Zadie Smith | Biography, Books, & Facts | Britannica
Zadie Smith.
Image credit: Britannica

Also here is a 2010 lecture delivered at Columbia University, to the students of the MFA program there. “That Crafty Feeling” features Smith’s perceptive yet intimate point of view, and she covers topics from starting and finishing, to influences, writing routines, and literary tropes—all in digestible nuggets of common sense and good humor.

That interrogation of the world and the person yields a beautiful example in “That Crafty Feeling,” as Smith turns her attention to finishing a work of writing. These lines show the author at her most incisive, an intimate account of the relief, happiness, and desperation that accompany a novel’s completion:

Who can find anything bad to say about the last day of a novel? It’s a feeling of happiness that knocks me clean out of adjectives. I think sometimes that the best reason for writing novels is to experience those four and a half hours after you write the final word. The last time it happened to me, I uncorked a good Sancerre I’d been keeping and drank it standing up with the bottle in my hand, and then I lay down in my backyard on the paving stones and stayed there for a long time, crying. It was sunny, late autumn, and there were apples everywhere, overripe and stinky.

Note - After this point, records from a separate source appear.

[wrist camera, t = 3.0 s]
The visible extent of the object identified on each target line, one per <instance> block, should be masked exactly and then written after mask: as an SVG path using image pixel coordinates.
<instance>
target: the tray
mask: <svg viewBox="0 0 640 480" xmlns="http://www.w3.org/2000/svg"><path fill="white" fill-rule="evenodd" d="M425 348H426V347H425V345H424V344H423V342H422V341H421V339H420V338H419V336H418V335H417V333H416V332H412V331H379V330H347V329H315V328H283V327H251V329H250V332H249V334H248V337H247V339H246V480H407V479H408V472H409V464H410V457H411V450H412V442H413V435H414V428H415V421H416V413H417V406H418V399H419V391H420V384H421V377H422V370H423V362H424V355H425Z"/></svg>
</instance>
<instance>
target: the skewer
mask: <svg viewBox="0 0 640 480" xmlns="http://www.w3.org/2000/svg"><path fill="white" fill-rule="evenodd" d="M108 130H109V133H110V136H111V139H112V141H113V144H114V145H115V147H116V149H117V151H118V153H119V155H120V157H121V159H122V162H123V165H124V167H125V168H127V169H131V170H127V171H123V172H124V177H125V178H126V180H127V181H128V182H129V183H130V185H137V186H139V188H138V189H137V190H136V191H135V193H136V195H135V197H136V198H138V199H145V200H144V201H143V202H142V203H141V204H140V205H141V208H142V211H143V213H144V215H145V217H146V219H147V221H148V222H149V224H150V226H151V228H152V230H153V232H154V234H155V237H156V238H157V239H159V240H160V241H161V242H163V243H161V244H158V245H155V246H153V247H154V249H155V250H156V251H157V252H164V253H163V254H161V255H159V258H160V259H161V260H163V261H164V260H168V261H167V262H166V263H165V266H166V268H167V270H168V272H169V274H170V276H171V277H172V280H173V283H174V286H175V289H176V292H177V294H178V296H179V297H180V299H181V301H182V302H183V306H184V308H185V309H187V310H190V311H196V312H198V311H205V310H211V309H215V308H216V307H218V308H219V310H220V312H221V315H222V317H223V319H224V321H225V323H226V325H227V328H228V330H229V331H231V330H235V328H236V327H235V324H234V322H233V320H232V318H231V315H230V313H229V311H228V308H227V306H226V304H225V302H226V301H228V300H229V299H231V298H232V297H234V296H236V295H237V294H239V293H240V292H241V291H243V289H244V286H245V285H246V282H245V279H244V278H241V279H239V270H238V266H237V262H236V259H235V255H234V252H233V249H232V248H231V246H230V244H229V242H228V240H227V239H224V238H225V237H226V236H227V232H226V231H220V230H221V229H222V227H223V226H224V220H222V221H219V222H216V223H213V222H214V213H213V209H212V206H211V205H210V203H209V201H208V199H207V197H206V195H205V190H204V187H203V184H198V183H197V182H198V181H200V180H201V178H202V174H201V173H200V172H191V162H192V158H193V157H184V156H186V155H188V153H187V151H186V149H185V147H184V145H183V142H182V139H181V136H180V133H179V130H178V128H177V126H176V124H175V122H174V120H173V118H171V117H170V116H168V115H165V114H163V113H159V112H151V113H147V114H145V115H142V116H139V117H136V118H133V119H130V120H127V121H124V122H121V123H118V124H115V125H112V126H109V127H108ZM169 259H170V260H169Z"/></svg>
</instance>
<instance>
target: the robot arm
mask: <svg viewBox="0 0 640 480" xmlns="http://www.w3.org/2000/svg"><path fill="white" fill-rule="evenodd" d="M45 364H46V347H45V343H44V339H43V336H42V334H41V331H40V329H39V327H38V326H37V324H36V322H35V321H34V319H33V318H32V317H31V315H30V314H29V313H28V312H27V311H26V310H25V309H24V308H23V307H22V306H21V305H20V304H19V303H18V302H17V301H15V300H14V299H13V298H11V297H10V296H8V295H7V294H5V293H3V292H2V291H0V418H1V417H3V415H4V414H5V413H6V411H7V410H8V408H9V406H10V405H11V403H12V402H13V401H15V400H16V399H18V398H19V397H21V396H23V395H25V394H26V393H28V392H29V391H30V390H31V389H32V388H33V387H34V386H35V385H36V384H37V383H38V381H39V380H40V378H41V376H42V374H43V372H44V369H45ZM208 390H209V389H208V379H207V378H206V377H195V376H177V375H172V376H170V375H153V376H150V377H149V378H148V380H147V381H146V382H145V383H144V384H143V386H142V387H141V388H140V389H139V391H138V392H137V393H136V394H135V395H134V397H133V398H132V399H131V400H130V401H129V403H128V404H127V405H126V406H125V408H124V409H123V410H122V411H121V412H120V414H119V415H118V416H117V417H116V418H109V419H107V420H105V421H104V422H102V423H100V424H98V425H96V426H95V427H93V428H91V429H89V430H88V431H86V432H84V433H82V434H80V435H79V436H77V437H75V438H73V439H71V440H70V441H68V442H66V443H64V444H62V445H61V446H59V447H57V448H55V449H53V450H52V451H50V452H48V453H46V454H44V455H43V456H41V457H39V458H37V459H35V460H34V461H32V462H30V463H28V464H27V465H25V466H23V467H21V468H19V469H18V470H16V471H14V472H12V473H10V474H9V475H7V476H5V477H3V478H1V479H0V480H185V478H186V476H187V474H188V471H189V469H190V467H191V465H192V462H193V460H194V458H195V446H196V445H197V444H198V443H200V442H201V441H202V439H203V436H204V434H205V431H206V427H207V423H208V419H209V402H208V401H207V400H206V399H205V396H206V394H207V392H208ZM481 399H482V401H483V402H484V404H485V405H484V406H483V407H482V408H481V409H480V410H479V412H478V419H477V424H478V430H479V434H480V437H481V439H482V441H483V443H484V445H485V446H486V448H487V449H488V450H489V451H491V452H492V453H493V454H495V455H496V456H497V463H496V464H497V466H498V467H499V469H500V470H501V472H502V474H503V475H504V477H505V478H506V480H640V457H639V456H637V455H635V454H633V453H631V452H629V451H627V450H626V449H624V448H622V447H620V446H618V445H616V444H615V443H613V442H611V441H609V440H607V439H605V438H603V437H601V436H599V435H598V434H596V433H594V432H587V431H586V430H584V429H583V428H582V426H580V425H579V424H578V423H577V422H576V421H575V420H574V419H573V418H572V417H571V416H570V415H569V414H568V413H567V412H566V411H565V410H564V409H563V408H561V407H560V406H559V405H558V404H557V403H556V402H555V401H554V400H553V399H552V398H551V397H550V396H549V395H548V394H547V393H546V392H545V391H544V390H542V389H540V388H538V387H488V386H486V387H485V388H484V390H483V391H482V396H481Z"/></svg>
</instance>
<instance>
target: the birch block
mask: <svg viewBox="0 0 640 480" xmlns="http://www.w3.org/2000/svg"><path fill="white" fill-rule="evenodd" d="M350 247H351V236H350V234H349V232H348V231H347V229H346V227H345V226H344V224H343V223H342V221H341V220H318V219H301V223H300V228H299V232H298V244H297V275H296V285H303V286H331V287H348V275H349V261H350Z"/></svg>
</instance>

What writer wouldn’t savor that moment? The Sancerre straight from the bottle, the sun, the apples. You can almost see Smith’s tears of happiness graying the rock of the paving stones beneath her. This collection came about by accident, she tells us early on, and was a discovery itself, and the curiosity that drives each of these essays makes Changing My Mind a seamless and satisfying read.